- **PROVIDED RECORDS**:
=== Section Start ===
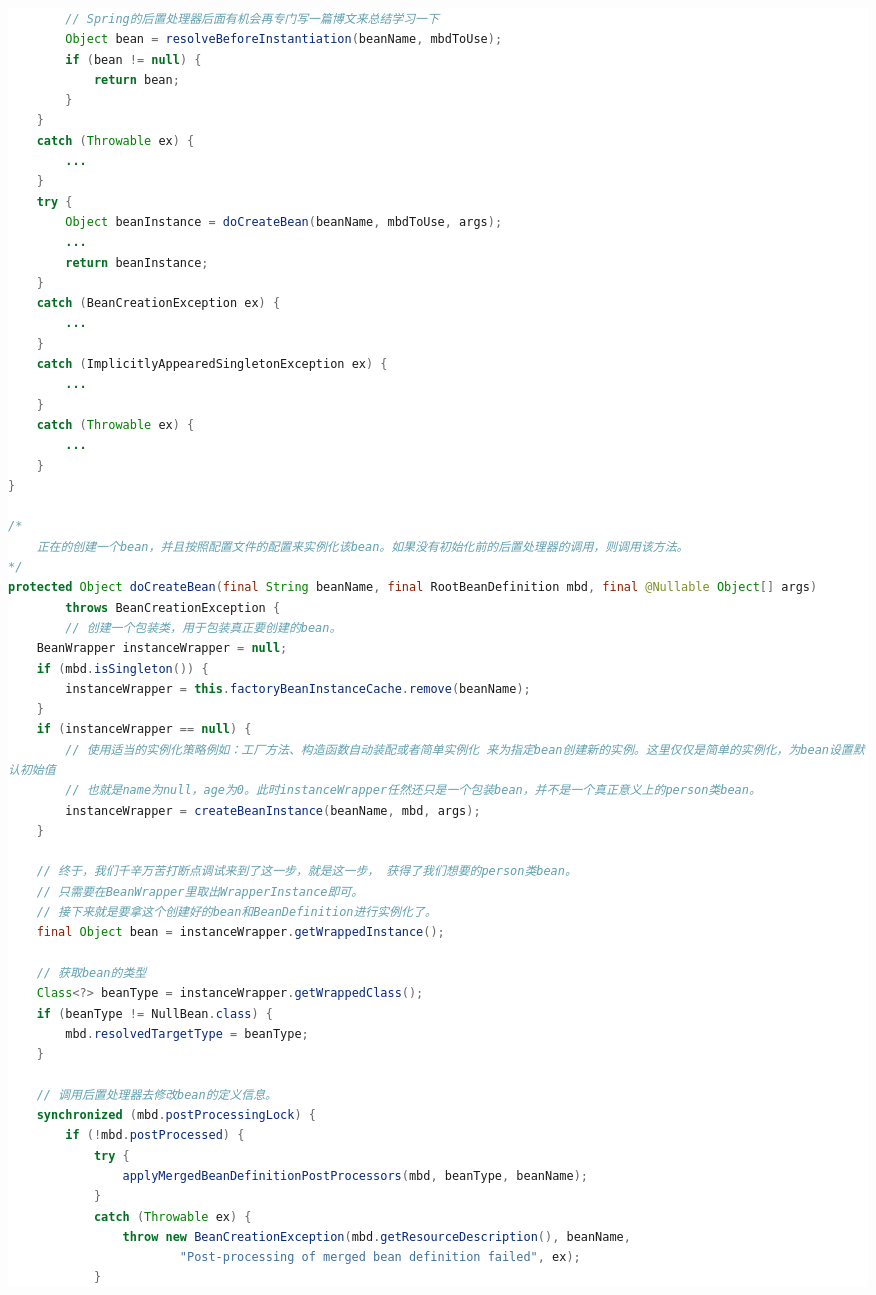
 ```Java
		// Spring的后置处理器后面有机会再专门写一篇博文来总结学习一下
		Object bean = resolveBeforeInstantiation(beanName, mbdToUse);
		if (bean != null) {
			return bean;
		}
	}
	catch (Throwable ex) {
	    ...
	}
	try {
		Object beanInstance = doCreateBean(beanName, mbdToUse, args);
		...
		return beanInstance;
	}
	catch (BeanCreationException ex) {
	    ...
	}
	catch (ImplicitlyAppearedSingletonException ex) {
	    ...
	}
	catch (Throwable ex) {
	    ...
	}
}

/*
    正在的创建一个bean，并且按照配置文件的配置来实例化该bean。如果没有初始化前的后置处理器的调用，则调用该方法。
*/
protected Object doCreateBean(final String beanName, final RootBeanDefinition mbd, final @Nullable Object[] args)
		throws BeanCreationException {
	    // 创建一个包装类，用于包装真正要创建的bean。
	BeanWrapper instanceWrapper = null;
	if (mbd.isSingleton()) {
		instanceWrapper = this.factoryBeanInstanceCache.remove(beanName);
	}
	if (instanceWrapper == null) {
	    // 使用适当的实例化策略例如：工厂方法、构造函数自动装配或者简单实例化 来为指定bean创建新的实例。这里仅仅是简单的实例化，为bean设置默认初始值
	    // 也就是name为null，age为0。此时instanceWrapper任然还只是一个包装bean，并不是一个真正意义上的person类bean。
		instanceWrapper = createBeanInstance(beanName, mbd, args);
	}
	
    // 终于，我们千辛万苦打断点调试来到了这一步，就是这一步， 获得了我们想要的person类bean。
    // 只需要在BeanWrapper里取出WrapperInstance即可。
    // 接下来就是要拿这个创建好的bean和BeanDefinition进行实例化了。
	final Object bean = instanceWrapper.getWrappedInstance();
	
	// 获取bean的类型
	Class<?> beanType = instanceWrapper.getWrappedClass();
	if (beanType != NullBean.class) {
		mbd.resolvedTargetType = beanType;
	}

	// 调用后置处理器去修改bean的定义信息。
	synchronized (mbd.postProcessingLock) {
		if (!mbd.postProcessed) {
			try {
				applyMergedBeanDefinitionPostProcessors(mbd, beanType, beanName);
			}
			catch (Throwable ex) {
				throw new BeanCreationException(mbd.getResourceDescription(), beanName,
						"Post-processing of merged bean definition failed", ex);
			}
```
=== Section End ===
- **TASK DETAILS**:
If a record holds a picture, drop the picture and return the rest of it exactly.

- **SOLUTION TO THIS EXERCISE**:
 ```Java
		// Spring的后置处理器后面有机会再专门写一篇博文来总结学习一下
		Object bean = resolveBeforeInstantiation(beanName, mbdToUse);
		if (bean != null) {
			return bean;
		}
	}
	catch (Throwable ex) {
	    ...
	}
	try {
		Object beanInstance = doCreateBean(beanName, mbdToUse, args);
		...
		return beanInstance;
	}
	catch (BeanCreationException ex) {
	    ...
	}
	catch (ImplicitlyAppearedSingletonException ex) {
	    ...
	}
	catch (Throwable ex) {
	    ...
	}
}

/*
    正在的创建一个bean，并且按照配置文件的配置来实例化该bean。如果没有初始化前的后置处理器的调用，则调用该方法。
*/
protected Object doCreateBean(final String beanName, final RootBeanDefinition mbd, final @Nullable Object[] args)
		throws BeanCreationException {
	    // 创建一个包装类，用于包装真正要创建的bean。
	BeanWrapper instanceWrapper = null;
	if (mbd.isSingleton()) {
		instanceWrapper = this.factoryBeanInstanceCache.remove(beanName);
	}
	if (instanceWrapper == null) {
	    // 使用适当的实例化策略例如：工厂方法、构造函数自动装配或者简单实例化 来为指定bean创建新的实例。这里仅仅是简单的实例化，为bean设置默认初始值
	    // 也就是name为null，age为0。此时instanceWrapper任然还只是一个包装bean，并不是一个真正意义上的person类bean。
		instanceWrapper = createBeanInstance(beanName, mbd, args);
	}
	
    // 终于，我们千辛万苦打断点调试来到了这一步，就是这一步， 获得了我们想要的person类bean。
    // 只需要在BeanWrapper里取出WrapperInstance即可。
    // 接下来就是要拿这个创建好的bean和BeanDefinition进行实例化了。
	final Object bean = instanceWrapper.getWrappedInstance();
	
	// 获取bean的类型
	Class<?> beanType = instanceWrapper.getWrappedClass();
	if (beanType != NullBean.class) {
		mbd.resolvedTargetType = beanType;
	}

	// 调用后置处理器去修改bean的定义信息。
	synchronized (mbd.postProcessingLock) {
		if (!mbd.postProcessed) {
			try {
				applyMergedBeanDefinitionPostProcessors(mbd, beanType, beanName);
			}
			catch (Throwable ex) {
				throw new BeanCreationException(mbd.getResourceDescription(), beanName,
						"Post-processing of merged bean definition failed", ex);
			}
```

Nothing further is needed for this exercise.